Since Christine Varney became Assistant Attorney General for Antitrust in April 2009, the Division has imposed a variety of conduct remedies in several important mergers. While vertical merger challenges and behavioral relief was exceedingly rare in the prior administration, the current Division has not hesitated to employ any form of relief to address competition concerns, even in some of its most high profile cases. For instance, conduct remedies are included in the consent decrees entered into by the Division in Live Nation Inc.'s acquisition of Ticketmaster Entertainment Inc., Google Inc.'s acquisition of ITA Software Inc., Comcast Corp.'s joint venture with NBC Universal Inc., and GrafTech International Ltd.'s acquisition of Seadrift Coke LP, each of which included vertical issues.
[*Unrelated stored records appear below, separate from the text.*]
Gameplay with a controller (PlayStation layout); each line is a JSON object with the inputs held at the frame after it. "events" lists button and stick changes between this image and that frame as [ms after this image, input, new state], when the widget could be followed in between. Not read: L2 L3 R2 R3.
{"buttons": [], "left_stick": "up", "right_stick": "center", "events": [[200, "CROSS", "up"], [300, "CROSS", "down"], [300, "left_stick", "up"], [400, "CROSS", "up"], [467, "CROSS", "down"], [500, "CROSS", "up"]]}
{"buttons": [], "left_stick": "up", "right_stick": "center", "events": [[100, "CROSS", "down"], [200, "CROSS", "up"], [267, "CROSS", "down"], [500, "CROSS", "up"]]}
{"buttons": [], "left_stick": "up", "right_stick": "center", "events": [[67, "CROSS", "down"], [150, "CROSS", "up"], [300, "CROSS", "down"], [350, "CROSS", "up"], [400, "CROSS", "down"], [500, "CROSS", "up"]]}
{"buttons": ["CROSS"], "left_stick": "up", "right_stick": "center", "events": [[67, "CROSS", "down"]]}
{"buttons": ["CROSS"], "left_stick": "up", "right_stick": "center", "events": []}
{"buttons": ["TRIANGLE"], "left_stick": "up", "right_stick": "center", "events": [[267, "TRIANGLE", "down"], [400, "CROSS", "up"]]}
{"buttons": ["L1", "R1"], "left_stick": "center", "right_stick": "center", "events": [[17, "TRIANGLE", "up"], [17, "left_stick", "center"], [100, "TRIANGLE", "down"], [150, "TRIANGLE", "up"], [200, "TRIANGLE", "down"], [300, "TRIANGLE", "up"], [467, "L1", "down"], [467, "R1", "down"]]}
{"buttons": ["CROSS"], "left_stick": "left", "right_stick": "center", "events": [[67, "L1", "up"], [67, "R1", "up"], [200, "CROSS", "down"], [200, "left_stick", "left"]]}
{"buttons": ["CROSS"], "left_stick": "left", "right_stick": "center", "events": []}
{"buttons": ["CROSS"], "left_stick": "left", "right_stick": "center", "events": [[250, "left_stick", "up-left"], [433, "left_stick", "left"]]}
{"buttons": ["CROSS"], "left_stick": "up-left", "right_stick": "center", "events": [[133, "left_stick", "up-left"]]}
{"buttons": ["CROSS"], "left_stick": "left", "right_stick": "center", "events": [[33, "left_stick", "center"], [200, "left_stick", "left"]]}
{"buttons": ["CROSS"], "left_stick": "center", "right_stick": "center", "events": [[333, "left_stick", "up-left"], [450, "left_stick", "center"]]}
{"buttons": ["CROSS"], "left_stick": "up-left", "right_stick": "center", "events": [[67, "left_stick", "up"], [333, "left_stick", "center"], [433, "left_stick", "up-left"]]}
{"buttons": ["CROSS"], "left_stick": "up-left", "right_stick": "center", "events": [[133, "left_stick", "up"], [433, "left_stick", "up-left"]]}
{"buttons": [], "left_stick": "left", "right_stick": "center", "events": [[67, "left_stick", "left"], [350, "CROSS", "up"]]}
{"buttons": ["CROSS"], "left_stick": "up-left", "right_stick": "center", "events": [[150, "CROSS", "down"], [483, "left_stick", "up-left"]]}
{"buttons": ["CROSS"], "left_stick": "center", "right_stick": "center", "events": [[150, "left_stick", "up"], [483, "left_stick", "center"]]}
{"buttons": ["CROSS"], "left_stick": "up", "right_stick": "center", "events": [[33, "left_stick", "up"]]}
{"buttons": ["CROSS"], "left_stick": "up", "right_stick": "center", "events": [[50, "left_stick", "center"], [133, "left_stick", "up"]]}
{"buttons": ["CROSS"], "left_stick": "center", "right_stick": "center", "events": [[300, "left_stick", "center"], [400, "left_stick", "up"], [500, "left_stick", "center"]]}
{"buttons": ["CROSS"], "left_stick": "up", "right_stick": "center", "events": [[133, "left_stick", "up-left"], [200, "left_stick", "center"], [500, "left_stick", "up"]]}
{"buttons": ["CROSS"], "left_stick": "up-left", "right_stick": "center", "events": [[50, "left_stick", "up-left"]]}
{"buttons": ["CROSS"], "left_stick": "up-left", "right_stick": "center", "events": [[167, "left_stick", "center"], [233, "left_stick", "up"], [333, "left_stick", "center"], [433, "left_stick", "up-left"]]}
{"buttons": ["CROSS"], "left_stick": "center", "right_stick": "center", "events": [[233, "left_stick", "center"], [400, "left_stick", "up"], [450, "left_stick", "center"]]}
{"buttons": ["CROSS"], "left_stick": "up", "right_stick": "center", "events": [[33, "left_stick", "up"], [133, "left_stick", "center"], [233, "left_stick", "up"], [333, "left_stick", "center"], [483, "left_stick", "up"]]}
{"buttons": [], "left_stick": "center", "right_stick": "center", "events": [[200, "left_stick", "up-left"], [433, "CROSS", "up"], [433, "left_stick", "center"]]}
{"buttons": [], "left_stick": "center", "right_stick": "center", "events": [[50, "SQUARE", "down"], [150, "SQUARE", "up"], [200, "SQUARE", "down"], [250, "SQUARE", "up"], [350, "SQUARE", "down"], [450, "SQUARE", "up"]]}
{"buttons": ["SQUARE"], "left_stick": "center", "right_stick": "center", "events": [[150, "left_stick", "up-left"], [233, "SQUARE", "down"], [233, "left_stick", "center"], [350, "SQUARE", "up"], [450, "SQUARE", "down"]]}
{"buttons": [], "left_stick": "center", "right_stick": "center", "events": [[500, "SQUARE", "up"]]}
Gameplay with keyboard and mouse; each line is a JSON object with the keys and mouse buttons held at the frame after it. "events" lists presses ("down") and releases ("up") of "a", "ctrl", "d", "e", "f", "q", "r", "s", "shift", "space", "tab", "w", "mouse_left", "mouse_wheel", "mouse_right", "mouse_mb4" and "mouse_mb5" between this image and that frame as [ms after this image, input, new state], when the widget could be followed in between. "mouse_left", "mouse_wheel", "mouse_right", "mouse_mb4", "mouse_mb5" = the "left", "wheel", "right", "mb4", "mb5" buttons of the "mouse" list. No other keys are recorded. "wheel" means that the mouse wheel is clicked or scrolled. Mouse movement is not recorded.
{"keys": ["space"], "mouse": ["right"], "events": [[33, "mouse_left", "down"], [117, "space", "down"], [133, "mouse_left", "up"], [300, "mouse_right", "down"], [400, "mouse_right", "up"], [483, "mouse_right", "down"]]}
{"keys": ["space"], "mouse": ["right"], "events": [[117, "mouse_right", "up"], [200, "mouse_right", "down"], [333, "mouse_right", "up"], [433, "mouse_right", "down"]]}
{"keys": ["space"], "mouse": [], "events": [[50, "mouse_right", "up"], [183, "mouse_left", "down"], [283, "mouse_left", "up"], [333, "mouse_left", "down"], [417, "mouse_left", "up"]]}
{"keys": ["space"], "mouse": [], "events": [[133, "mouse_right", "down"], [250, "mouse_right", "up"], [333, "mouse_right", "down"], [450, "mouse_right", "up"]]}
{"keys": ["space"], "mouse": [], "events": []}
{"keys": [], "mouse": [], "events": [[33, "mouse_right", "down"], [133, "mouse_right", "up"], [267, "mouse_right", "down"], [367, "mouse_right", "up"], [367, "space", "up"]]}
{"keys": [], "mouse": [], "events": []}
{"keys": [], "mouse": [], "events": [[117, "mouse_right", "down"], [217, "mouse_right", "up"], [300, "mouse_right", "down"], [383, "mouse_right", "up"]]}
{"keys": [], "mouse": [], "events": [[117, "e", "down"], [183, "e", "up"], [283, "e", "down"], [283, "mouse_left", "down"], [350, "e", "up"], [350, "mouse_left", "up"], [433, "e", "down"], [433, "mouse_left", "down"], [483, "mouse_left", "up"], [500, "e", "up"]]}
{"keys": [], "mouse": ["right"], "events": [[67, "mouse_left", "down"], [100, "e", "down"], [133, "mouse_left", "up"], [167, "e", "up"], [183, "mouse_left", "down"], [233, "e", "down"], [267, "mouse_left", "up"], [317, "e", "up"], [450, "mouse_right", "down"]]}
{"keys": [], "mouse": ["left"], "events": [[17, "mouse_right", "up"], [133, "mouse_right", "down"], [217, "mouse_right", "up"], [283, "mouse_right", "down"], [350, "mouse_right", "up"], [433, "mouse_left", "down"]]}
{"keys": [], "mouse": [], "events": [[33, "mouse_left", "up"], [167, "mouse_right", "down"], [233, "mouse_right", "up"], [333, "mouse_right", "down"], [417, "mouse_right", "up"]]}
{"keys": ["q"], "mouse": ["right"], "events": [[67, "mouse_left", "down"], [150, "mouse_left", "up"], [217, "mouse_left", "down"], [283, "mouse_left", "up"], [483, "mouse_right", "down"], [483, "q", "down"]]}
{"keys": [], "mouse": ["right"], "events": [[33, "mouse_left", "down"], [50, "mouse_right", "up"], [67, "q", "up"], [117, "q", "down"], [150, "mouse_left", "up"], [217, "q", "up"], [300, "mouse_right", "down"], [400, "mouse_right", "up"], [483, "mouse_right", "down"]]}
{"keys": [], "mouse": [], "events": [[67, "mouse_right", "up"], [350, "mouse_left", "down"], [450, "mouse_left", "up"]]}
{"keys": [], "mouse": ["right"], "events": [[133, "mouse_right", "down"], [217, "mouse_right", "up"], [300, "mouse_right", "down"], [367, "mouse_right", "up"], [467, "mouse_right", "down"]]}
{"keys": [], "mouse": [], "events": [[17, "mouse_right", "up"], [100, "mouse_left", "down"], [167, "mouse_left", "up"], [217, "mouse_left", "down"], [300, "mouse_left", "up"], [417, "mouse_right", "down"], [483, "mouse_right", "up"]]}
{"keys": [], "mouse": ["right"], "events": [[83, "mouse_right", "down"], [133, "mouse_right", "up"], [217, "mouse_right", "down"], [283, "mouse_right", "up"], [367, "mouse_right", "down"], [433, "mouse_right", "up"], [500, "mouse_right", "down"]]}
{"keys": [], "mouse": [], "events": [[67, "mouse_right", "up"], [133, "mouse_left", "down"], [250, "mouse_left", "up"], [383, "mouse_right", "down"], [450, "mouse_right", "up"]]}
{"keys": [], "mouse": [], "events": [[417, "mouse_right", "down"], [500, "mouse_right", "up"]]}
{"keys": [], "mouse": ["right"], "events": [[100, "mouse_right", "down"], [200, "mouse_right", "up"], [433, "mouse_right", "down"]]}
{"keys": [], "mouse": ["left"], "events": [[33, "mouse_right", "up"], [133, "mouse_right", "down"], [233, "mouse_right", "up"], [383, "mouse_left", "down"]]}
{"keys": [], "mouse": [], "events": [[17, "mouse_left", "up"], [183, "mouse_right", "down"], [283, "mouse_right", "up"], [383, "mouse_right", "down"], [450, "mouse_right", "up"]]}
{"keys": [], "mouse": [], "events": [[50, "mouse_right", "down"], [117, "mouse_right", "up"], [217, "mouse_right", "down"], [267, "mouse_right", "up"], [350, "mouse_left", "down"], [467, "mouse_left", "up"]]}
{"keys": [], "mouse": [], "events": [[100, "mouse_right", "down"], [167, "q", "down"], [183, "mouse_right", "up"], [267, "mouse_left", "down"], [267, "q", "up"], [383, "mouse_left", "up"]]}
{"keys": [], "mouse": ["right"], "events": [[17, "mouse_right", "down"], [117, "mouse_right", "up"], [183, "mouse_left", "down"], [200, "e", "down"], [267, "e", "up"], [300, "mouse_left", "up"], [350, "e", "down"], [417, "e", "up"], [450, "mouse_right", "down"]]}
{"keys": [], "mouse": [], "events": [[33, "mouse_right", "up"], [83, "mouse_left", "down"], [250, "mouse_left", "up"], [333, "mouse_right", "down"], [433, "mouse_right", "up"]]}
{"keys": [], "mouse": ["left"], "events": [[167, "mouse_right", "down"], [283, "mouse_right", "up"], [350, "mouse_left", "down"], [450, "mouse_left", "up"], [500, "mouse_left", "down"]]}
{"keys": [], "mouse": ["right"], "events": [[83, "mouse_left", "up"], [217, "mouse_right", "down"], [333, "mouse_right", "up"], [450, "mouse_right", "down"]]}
A "panoply" of potential conduct remedies to effectively preserve competition

The Division's new policy guide outlines a "panoply" of remedies available to address the unique competition concerns raised in vertical mergers. The most common conduct remedies include:

  • Firewalls are designed to prevent problematic information sharing within a firm, and may require separating the sensitive information and monitoring to ensure compliance with the policy.
  • Non-discrimination provisions prohibit an upstream firm from denying equal access, efforts, and terms to its downstream competitors. The Division may insist on including an arbitration provision, so controversies can be resolved without the Division's involvement.
  • Mandatory licensing prevents the merged firm from withholding a key input necessary to preserve competition. The remedy may require parties to license certain technology on fair and reasonable terms. Mandatory arbitration clauses may be required to enforce licensing agreements.
  • Transparency provisions seek to deter anticompetitive behavior and enable better monitoring by requiring the merged entity to regularly provide the Division with information, such as prices.
  • Anti-retaliation provisions prevent the merged entity from discriminating against customers for actions the merged entity does not like, e.g., contracting with its competitor or providing information to the Division.
  • Prohibitions on certain contracting practices prevent the merged entity from entering into restrictive contracts if it controls a vital input.

Other conduct remedies include requiring notice of non-reportable mergers, supply contracts, restriction on reacquisition of scarce personnel assets, and arbitration provisions. In addition, many cases will require some combination of structural and behavioral relief.2    

Compliance enforcement placed in the Office of the General Counsel

According to the new policy guide, no remedy is effective unless it can be enforced. To help ensure that parties comply with all remedies as they are designed, the Division has placed evaluation and oversight responsibility in the newly created General Counsel's Office, directed by J. Robert Kramer II, the Division's former Director of Operations. 

By concentrating enforcement in the General Counsel's Office, the Division hopes to ensure that remedies are strictly enforced. It also hopes to develop and disseminate remedy best practices and conduct ex post reviews of remedy effectiveness. And, consent decrees must include provisions that allow the Division to monitor compliance. For example, they may require that the parties agree to provide reports or allow the Division to inspect documents or interview employees.

If the parties violate a consent decree, they may be held in civil and/or criminal contempt. Civil contempt is meant to compel compliance with the court's order. Criminal contempt is meant to punish those that willfully violate a clear and definite order. Criminal penalties include fines, imprisonment, or both.